GOAL:
Copy every line of the rows below word for word, keeping each one in its original order.

INFORMATION SUPPLIED:
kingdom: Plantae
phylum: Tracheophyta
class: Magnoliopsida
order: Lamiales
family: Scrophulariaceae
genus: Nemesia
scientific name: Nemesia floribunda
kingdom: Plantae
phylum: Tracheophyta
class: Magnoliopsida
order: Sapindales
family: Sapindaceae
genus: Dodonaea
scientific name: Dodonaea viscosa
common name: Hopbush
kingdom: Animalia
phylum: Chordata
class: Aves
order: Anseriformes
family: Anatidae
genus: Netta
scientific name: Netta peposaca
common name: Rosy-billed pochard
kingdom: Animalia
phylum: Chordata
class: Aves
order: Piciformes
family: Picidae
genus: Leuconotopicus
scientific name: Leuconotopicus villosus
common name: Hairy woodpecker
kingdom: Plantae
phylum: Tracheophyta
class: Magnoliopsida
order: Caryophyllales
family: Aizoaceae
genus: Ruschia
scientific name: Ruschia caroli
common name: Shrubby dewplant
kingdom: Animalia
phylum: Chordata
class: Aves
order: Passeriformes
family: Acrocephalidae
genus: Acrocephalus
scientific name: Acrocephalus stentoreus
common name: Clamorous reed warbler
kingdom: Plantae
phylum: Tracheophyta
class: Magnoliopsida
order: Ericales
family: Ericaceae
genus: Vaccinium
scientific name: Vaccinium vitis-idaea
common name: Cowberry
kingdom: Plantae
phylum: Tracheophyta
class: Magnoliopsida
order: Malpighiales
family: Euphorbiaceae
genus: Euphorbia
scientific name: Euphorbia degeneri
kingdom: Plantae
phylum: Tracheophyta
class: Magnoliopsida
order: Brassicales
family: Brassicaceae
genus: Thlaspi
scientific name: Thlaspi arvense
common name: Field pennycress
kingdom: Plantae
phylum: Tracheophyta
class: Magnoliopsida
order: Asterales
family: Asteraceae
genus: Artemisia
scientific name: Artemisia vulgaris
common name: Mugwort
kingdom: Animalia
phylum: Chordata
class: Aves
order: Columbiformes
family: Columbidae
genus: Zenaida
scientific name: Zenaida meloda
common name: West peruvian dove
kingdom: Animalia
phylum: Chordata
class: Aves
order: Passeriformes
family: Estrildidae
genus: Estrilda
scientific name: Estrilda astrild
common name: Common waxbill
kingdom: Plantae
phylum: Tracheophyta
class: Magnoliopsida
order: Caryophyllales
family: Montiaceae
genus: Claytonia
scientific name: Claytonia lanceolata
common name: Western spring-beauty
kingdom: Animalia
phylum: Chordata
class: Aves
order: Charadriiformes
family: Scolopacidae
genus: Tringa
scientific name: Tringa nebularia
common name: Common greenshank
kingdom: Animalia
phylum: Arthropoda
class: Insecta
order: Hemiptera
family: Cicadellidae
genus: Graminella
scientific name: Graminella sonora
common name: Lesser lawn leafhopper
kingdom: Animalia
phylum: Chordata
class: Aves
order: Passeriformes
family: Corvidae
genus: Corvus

PROBLEM SOLUTION:
kingdom: Plantae
phylum: Tracheophyta
class: Magnoliopsida
order: Lamiales
family: Scrophulariaceae
genus: Nemesia
scientific name: Nemesia floribunda
kingdom: Plantae
phylum: Tracheophyta
class: Magnoliopsida
order: Sapindales
family: Sapindaceae
genus: Dodonaea
scientific name: Dodonaea viscosa
common name: Hopbush
kingdom: Animalia
phylum: Chordata
class: Aves
order: Anseriformes
family: Anatidae
genus: Netta
scientific name: Netta peposaca
common name: Rosy-billed pochard
kingdom: Animalia
phylum: Chordata
class: Aves
order: Piciformes
family: Picidae
genus: Leuconotopicus
scientific name: Leuconotopicus villosus
common name: Hairy woodpecker
kingdom: Plantae
phylum: Tracheophyta
class: Magnoliopsida
order: Caryophyllales
family: Aizoaceae
genus: Ruschia
scientific name: Ruschia caroli
common name: Shrubby dewplant
kingdom: Animalia
phylum: Chordata
class: Aves
order: Passeriformes
family: Acrocephalidae
genus: Acrocephalus
scientific name: Acrocephalus stentoreus
common name: Clamorous reed warbler
kingdom: Plantae
phylum: Tracheophyta
class: Magnoliopsida
order: Ericales
family: Ericaceae
genus: Vaccinium
scientific name: Vaccinium vitis-idaea
common name: Cowberry
kingdom: Plantae
phylum: Tracheophyta
class: Magnoliopsida
order: Malpighiales
family: Euphorbiaceae
genus: Euphorbia
scientific name: Euphorbia degeneri
kingdom: Plantae
phylum: Tracheophyta
class: Magnoliopsida
order: Brassicales
family: Brassicaceae
genus: Thlaspi
scientific name: Thlaspi arvense
common name: Field pennycress
kingdom: Plantae
phylum: Tracheophyta
class: Magnoliopsida
order: Asterales
family: Asteraceae
genus: Artemisia
scientific name: Artemisia vulgaris
common name: Mugwort
kingdom: Animalia
phylum: Chordata
class: Aves
order: Columbiformes
family: Columbidae
genus: Zenaida
scientific name: Zenaida meloda
common name: West peruvian dove
kingdom: Animalia
phylum: Chordata
class: Aves
order: Passeriformes
family: Estrildidae
genus: Estrilda
scientific name: Estrilda astrild
common name: Common waxbill
kingdom: Plantae
phylum: Tracheophyta
class: Magnoliopsida
order: Caryophyllales
family: Montiaceae
genus: Claytonia
scientific name: Claytonia lanceolata
common name: Western spring-beauty
kingdom: Animalia
phylum: Chordata
class: Aves
order: Charadriiformes
family: Scolopacidae
genus: Tringa
scientific name: Tringa nebularia
common name: Common greenshank
kingdom: Animalia
phylum: Arthropoda
class: Insecta
order: Hemiptera
family: Cicadellidae
genus: Graminella
scientific name: Graminella sonora
common name: Lesser lawn leafhopper
kingdom: Animalia
phylum: Chordata
class: Aves
order: Passeriformes
family: Corvidae
genus: Corvus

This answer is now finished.